Es wäre nunmehr noch das Übliche zu Kurt Wolff abzuarbeiten, also die große Rolle, die er keineswegs nur für den Nachruhm Franz Kafkas spielte. Also die Bestseller, die er hatte mit Gustav Meyrink und Heinrich Mann, mit Riesenabstand vor allem aber mit Rabindranath Tagore. Ich könnte von Peter Ludewig schreiben, dem ich meine ersten haptischen Kontakte mit der Reihe „Der jüngste Tag“ verdanke in Berlin-Biesdorf und später in Mauernähe an der Jannowitzbrücke.
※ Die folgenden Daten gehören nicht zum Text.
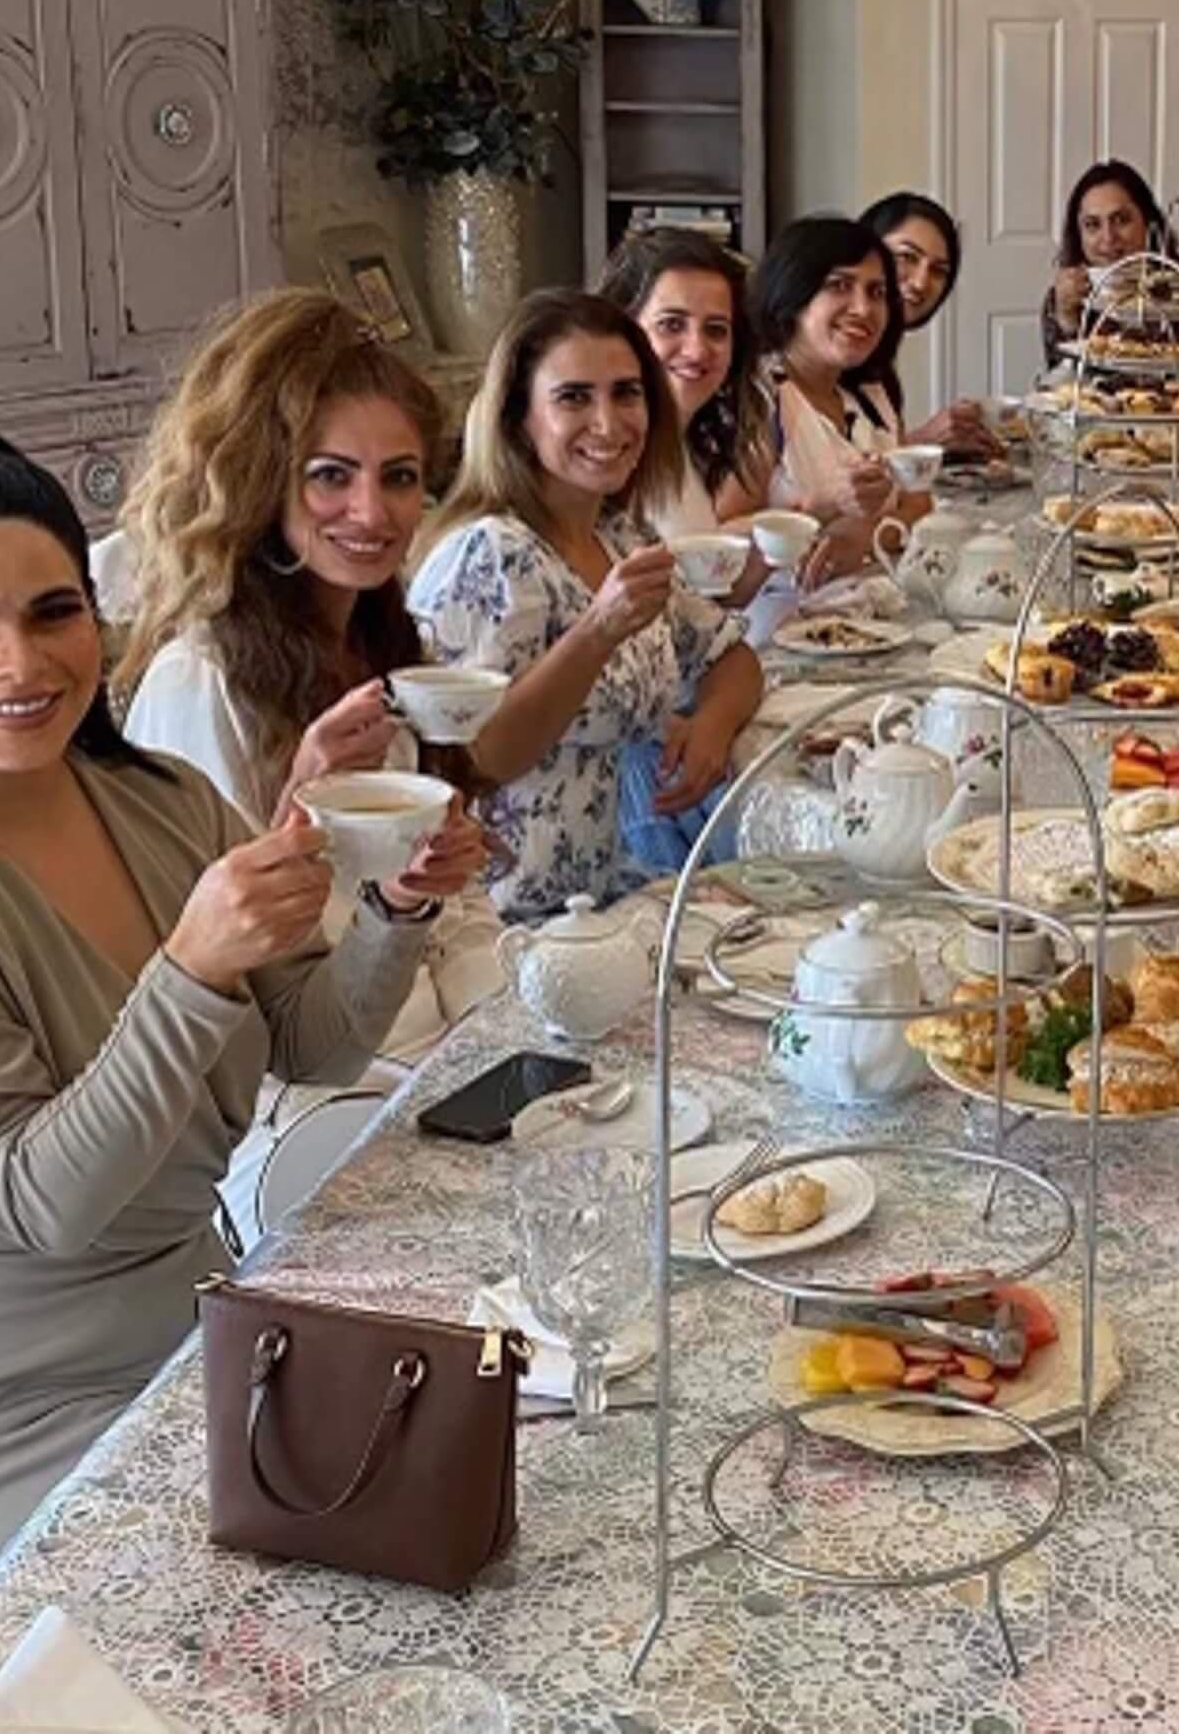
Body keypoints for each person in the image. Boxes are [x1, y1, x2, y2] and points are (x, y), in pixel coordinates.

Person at [0, 429, 482, 1611]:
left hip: (186, 1348)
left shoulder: (154, 797)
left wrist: (398, 909)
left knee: (473, 1473)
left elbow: (314, 1044)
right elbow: (42, 1202)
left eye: (54, 611)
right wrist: (192, 965)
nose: (18, 658)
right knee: (312, 1612)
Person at [114, 290, 503, 1231]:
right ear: (263, 483)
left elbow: (447, 919)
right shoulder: (198, 682)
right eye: (331, 476)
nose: (371, 512)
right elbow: (212, 981)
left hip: (430, 1069)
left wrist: (497, 1030)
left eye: (400, 477)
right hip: (301, 1115)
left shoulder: (386, 654)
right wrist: (297, 797)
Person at [408, 290, 765, 919]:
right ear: (519, 417)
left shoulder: (618, 536)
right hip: (508, 917)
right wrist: (595, 632)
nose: (608, 423)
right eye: (574, 397)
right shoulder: (489, 556)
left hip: (609, 893)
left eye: (626, 394)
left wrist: (711, 723)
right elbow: (475, 761)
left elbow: (733, 654)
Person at [595, 227, 773, 607]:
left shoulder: (689, 449)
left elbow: (703, 610)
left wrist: (771, 548)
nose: (696, 350)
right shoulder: (604, 461)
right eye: (671, 325)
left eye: (716, 330)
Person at [753, 214, 932, 591]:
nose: (863, 309)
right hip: (785, 623)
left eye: (877, 292)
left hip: (876, 613)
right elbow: (727, 539)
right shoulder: (761, 399)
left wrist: (862, 538)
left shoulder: (873, 393)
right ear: (793, 294)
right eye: (839, 286)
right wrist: (824, 508)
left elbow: (919, 505)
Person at [859, 191, 997, 459]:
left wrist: (950, 441)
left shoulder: (881, 362)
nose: (921, 282)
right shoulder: (838, 352)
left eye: (938, 271)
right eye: (907, 257)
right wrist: (924, 440)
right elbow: (834, 477)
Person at [1045, 160, 1166, 362]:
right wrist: (1068, 322)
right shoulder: (1063, 298)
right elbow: (1063, 383)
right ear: (1078, 235)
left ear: (1148, 222)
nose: (1108, 237)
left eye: (1121, 220)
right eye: (1092, 225)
Die bibliophilen Drucke Wolffs, die Künstler einbezogen, die heute zum Teuersten zählen, was Auktionen anbieten können. Die Holzschnitte von Franz Masereel zu Charles de Coster gehören vielleicht nicht in die siebenstellige Kategorie, dafür besitze ich eine neuere Ausgabe mit ihnen. Aber dies sind nicht grundlos nur Notizen, die sich dem einzigen Anlass verdanken, dass Kurt Wolff heute vor 50 Jahren an den Folgen eines Unfalls starb. Seine Grabstätte findet sich in Marbach. Wer das dortige Literaturarchiv besucht, kann also immer zwanglos auch den am 3. Juli 1887 in Bonn geborenen Kurt Wolff besuchen. Ich hole das bei meinem nächsten Marbach-Trip mit Sicherheit nach. Schon allein, weil er neben allem eben auch Jahrgangsgefährte von Männern war wie Ernst Balcke, Bruno Frank, Albert Paris Gütersloh, Georg Heym, Georg Trakl und Arnold Zweig, zu denen ich mich bei Gelegenheit bereits mit anderen Notizen äußerte.